§ **What you have to do**
Rewrite the listing below with every "Compatibilidad" changed to "Afinidad" and all other text left unchanged. Leave out the pictures.
^^^^^^^^^^^^^^^^
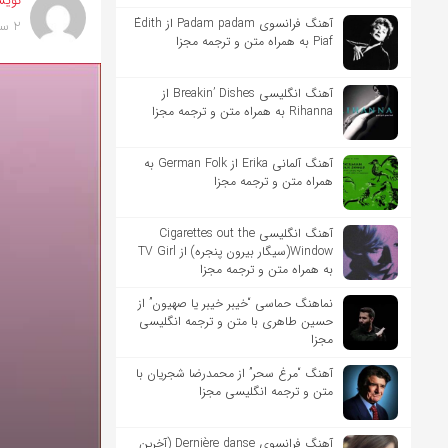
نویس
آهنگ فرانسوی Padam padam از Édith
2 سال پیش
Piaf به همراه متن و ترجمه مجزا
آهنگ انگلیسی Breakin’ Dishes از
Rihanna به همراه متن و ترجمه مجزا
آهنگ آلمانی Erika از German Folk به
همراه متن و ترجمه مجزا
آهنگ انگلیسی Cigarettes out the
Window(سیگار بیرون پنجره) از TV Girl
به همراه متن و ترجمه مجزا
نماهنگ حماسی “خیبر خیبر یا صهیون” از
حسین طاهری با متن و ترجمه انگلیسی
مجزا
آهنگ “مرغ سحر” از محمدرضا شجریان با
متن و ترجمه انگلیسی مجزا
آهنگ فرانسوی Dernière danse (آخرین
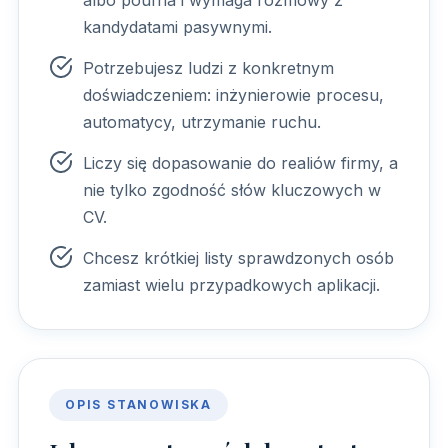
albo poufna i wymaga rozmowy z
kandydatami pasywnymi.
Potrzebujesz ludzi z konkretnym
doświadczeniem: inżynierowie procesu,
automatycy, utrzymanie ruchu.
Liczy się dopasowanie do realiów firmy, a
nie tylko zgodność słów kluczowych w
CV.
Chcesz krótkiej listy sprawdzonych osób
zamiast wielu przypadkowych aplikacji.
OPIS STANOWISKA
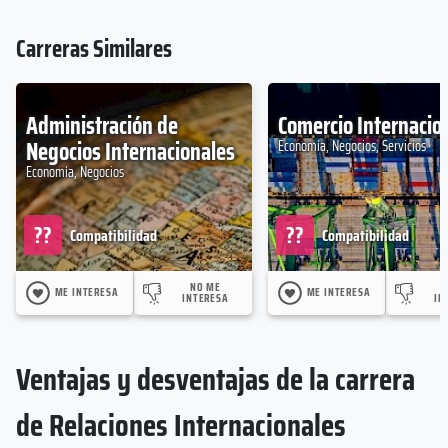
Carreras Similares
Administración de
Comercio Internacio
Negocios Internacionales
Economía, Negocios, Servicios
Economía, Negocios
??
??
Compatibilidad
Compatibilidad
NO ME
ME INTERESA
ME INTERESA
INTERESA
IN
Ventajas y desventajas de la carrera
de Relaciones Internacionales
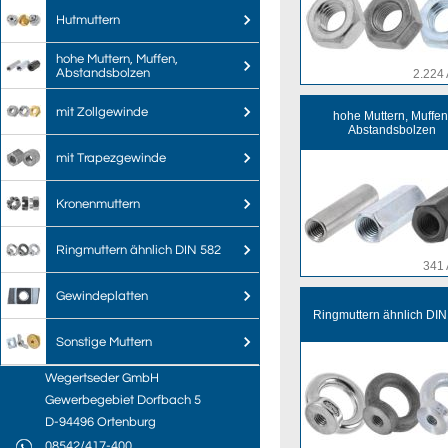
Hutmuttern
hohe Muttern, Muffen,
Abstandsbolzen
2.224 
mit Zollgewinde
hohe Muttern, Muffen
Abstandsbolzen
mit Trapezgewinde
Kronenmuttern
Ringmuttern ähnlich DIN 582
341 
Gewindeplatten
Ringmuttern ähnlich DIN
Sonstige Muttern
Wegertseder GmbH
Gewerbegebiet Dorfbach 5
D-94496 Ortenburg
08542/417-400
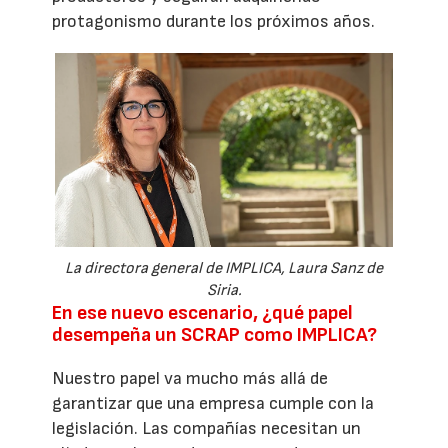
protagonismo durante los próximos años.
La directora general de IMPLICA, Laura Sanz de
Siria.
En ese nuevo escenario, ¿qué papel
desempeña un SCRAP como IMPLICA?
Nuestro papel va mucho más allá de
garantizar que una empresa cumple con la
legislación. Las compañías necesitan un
^^^^^^^^^^^^^^^^
§ **Answer space**
نویس
آهنگ فرانسوی Padam padam از Édith
2 سال پیش
Piaf به همراه متن و ترجمه مجزا
آهنگ انگلیسی Breakin’ Dishes از
Rihanna به همراه متن و ترجمه مجزا
آهنگ آلمانی Erika از German Folk به
همراه متن و ترجمه مجزا
آهنگ انگلیسی Cigarettes out the
Window(سیگار بیرون پنجره) از TV Girl
به همراه متن و ترجمه مجزا
نماهنگ حماسی “خیبر خیبر یا صهیون” از
حسین طاهری با متن و ترجمه انگلیسی
مجزا
آهنگ “مرغ سحر” از محمدرضا شجریان با
متن و ترجمه انگلیسی مجزا
آهنگ فرانسوی Dernière danse (آخرین
albo poufna i wymaga rozmowy z
kandydatami pasywnymi.
Potrzebujesz ludzi z konkretnym
doświadczeniem: inżynierowie procesu,
automatycy, utrzymanie ruchu.
Liczy się dopasowanie do realiów firmy, a
nie tylko zgodność słów kluczowych w
CV.
Chcesz krótkiej listy sprawdzonych osób
zamiast wielu przypadkowych aplikacji.
OPIS STANOWISKA
Carreras Similares
Administración de
Comercio Internacio
Negocios Internacionales
Economía, Negocios, Servicios
Economía, Negocios
??
??
Afinidad
Afinidad
NO ME
ME INTERESA
ME INTERESA
INTERESA
IN
Ventajas y desventajas de la carrera
de Relaciones Internacionales
Hutmuttern
hohe Muttern, Muffen,
Abstandsbolzen
2.224 
mit Zollgewinde
hohe Muttern, Muffen
Abstandsbolzen
mit Trapezgewinde
Kronenmuttern
Ringmuttern ähnlich DIN 582
341 
Gewindeplatten
Ringmuttern ähnlich DIN
Sonstige Muttern
Wegertseder GmbH
Gewerbegebiet Dorfbach 5
D-94496 Ortenburg
08542/417-400
protagonismo durante los próximos años.
La directora general de IMPLICA, Laura Sanz de
Siria.
En ese nuevo escenario, ¿qué papel
desempeña un SCRAP como IMPLICA?
Nuestro papel va mucho más allá de
garantizar que una empresa cumple con la
legislación. Las compañías necesitan un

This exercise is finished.